Xylo-oligosaccharides and lactitol promote the growth of Bifidobacterium lactis and Lactobacillus species in pure cultures

The current screening study aimed at identifying promising prebiotic and synbiotic candidates. The fermentation of xylo-oligosaccharides, xylan, galacto-oligosaccharide, fructo-oligosaccharide, polydextrose, lactitol, gentiobiose and pullulan was investigated in vitro. The ability of these established and potential prebiotic candidates to function as a sole carbon source for probiotic (Bifidobacterium and Lactobacillus), intestinal and potential pathogenic microbes (Eubacterium, Bacteroides, Clostridium, Escherichia coli, Salmonella, and Staphylococcus) was assessed in pure cultures. Xylo-oligosaccharides were fermented with high specificity by the tested Bifidobacterium lactis strains and lactitol by lactobacilli, whereas galacto-oligosaccharides, fructo-oligosaccharides and gentiobiose were utilised by a larger group of microbes. Xylan, polydextrose and pullulan were utilised to a limited extent by only a few of the tested microbes. The results of this screening study indicate that xylo-oligosaccharides and lactitol support the growth of a limited number of beneficial microbes in pure cultures. Such a high degree of specificity has not been previously reported for established prebiotics. Based on these results, the most promising prebiotics and synbiotic combinations can be selected for further testing.

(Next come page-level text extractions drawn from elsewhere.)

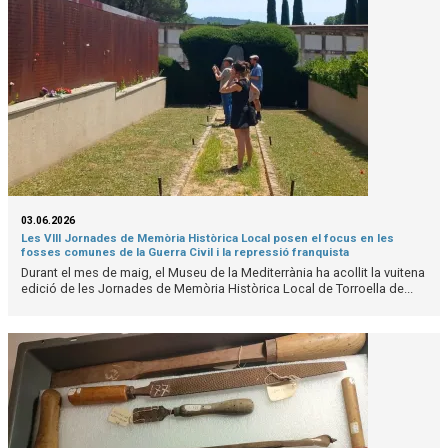
03.06.2026
Les VIII Jornades de Memòria Històrica Local posen el focus en les
fosses comunes de la Guerra Civil i la repressió franquista
Durant el mes de maig, el Museu de la Mediterrània ha acollit la vuitena
edició de les Jornades de Memòria Històrica Local de Torroella de...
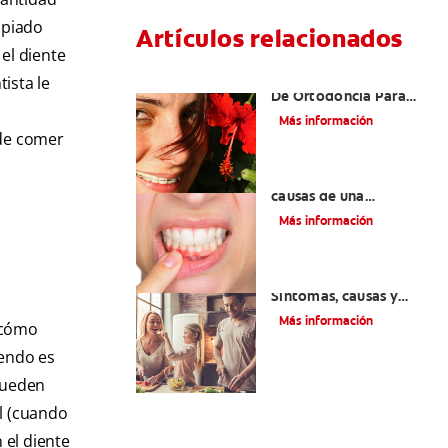
opiado
Artículos relacionados
el diente
Las Mejores Opciones
ista le
De Ortodoncia Para
s
Adultos
Más información
 de comer
¿Cuáles son las posibles
causas de una
inflamación de encía
Más información
alrededor de un
diente?
Lengua saburral:
Síntomas, causas y
tratamiento
Más información
¿cómo
iendo es
 pueden
al (cuando
 el diente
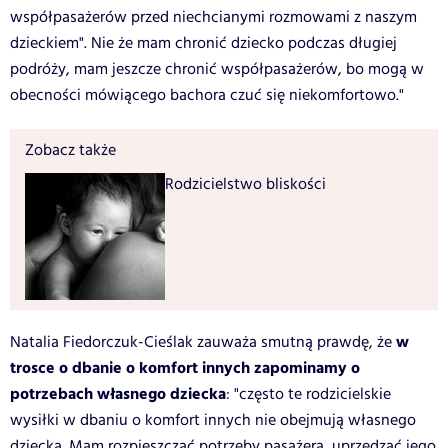
współpasażerów przed niechcianymi rozmowami z naszym
dzieckiem". Nie że mam chronić dziecko podczas długiej
podróży, mam jeszcze chronić współpasażerów, bo mogą w
obecności mówiącego bachora czuć się niekomfortowo."
Zobacz także
Rodzicielstwo bliskości
w
Natalia Fiedorczuk-Cieślak zauważa smutną prawdę, że
trosce o dbanie o komfort innych zapominamy o
potrzebach własnego dziecka
: "często te rodzicielskie
wysiłki w dbaniu o komfort innych nie obejmują własnego
dziecka. Mam rozpieszczać potrzeby pasażera, uprzedzać jego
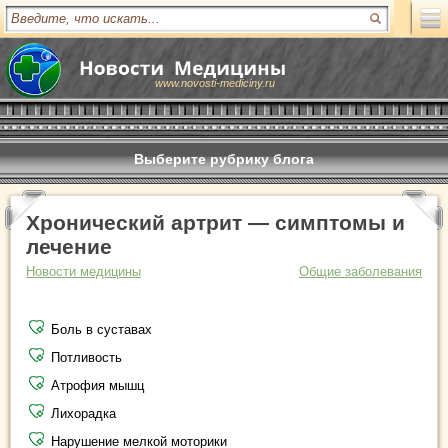
www.novosti-mediciny.ru
Выберите рубрику блога
Хронический артрит — симптомы и
лечение
Новости медицины
Общие заболевания
Боль в суставах
Потливость
Атрофия мышц
Лихорадка
Нарушение мелкой моторики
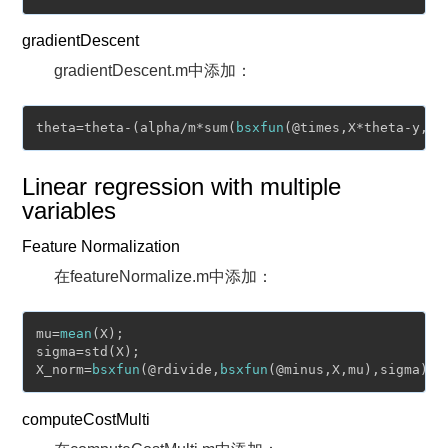
gradientDescent
gradientDescent.m中添加：
theta=theta-(alpha/m*sum(
bsxfun
Linear regression with multiple
variables
Feature Normalization
在featureNormalize.m中添加：
mu=
mean
(X);

sigma=std(X);

X_norm=
bsxfun
(@rdivide,
bsxfun
computeCostMulti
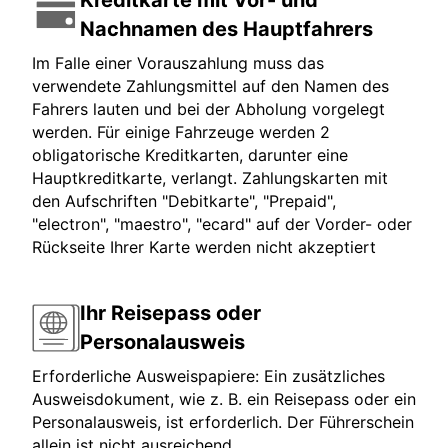
Kreditkarte mit Vor- und
Nachnamen des Hauptfahrers
Im Falle einer Vorauszahlung muss das
verwendete Zahlungsmittel auf den Namen des
Fahrers lauten und bei der Abholung vorgelegt
werden. Für einige Fahrzeuge werden 2
obligatorische Kreditkarten, darunter eine
Hauptkreditkarte, verlangt. Zahlungskarten mit
den Aufschriften "Debitkarte", "Prepaid",
"electron", "maestro", "ecard" auf der Vorder- oder
Rückseite Ihrer Karte werden nicht akzeptiert
Ihr Reisepass oder
Personalausweis
Erforderliche Ausweispapiere: Ein zusätzliches
Ausweisdokument, wie z. B. ein Reisepass oder ein
Personalausweis, ist erforderlich. Der Führerschein
allein ist nicht ausreichend.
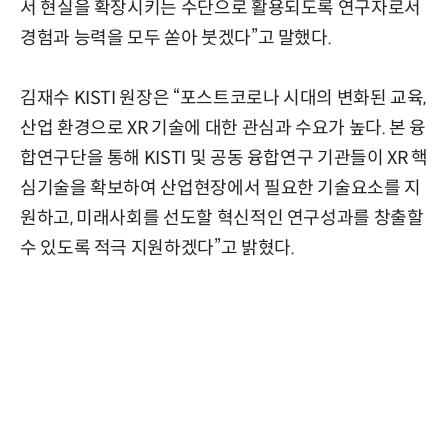
서 현실을 확장시키는 수단으로 활용되도록 연구자로서
경험과 능력을 모두 쏟아 붓겠다”고 말했다.
김재수 KISTI 원장은 “포스트코로나 시대의 변화된 교육,
산업 환경으로 XR 기술에 대한 관심과 수요가 높다. 본 융
합연구단을 통해 KISTI 및 공동 융합연구 기관들이 XR 핵
심기술을 확보하여 산업현장에서 필요한 기술요소를 지
원하고, 미래사회를 선도할 혁신적인 연구성과를 창출할
수 있도록 적극 지원하겠다”고 밝혔다.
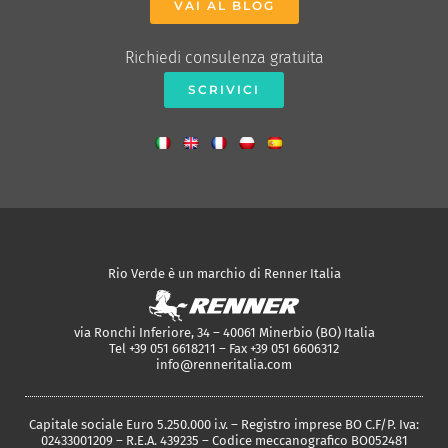
VAI AL BLOG
Richiedi consulenza gratuita
SCRIVICI
Rio Verde è un marchio di Renner Italia
via Ronchi Inferiore, 34 – 40061 Minerbio (BO) Italia
Tel +39 051 6618211 – Fax +39 051 6606312
info@renneritalia.com
Capitale sociale Euro 5.250.000 i.v. – Registro imprese BO C.F/P. Iva:
02433001209 – R.E.A. 439235 – Codice meccanografico BO052481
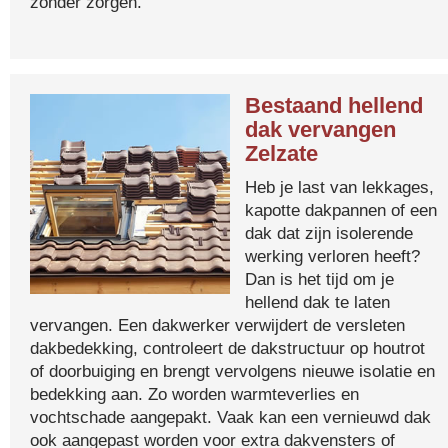
zonder zorgen.
Bestaand hellend
dak vervangen
Zelzate
Heb je last van lekkages,
kapotte dakpannen of een
dak dat zijn isolerende
werking verloren heeft?
Dan is het tijd om je
hellend dak te laten
vervangen. Een dakwerker verwijdert de versleten
dakbedekking, controleert de dakstructuur op houtrot
of doorbuiging en brengt vervolgens nieuwe isolatie en
bedekking aan. Zo worden warmteverlies en
vochtschade aangepakt. Vaak kan een vernieuwd dak
ook aangepast worden voor extra dakvensters of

Xylo-oligosaccharides enhance the growth of bifidobacteria and Bifidobacterium lactis in a simulated colon model

A semi-continuous, anaerobic colon simulator, with four vessels mimicking the conditions of the human large intestine, was used to study the fermentation of xylo-oligosaccharides (XOS). Three XOS compounds and a xylan preparation were fermented for 48 hours by human colonic microbes. Fructo-oligosaccharides (FOS) were used as a prebiotic reference. As a result of the fermentation, the numbers of Bifidobacterium increased in all XOS and xylan simulations when compared to the growth observed in the baseline simulations, and increased levels of Bifidobacterium lactis were measured with the two XOS compounds that had larger distribution of the degree of polymerisation. Fermentation of XOS and xylan increased the microbial production of short chain fatty acids in the simulator vessels; especially the amounts of butyrate and acetate were increased. XOS was more efficient than FOS in increasing the numbers of B. lactis in the colonic model, whereas FOS increased the Bifidobacterium longum numbers more. The selective fermentation of XOS by B. lactis has been demonstrated in pure culture studies, and these results further indicate that the combination of B. lactis and XOS would form a successful, selective synbiotic combination.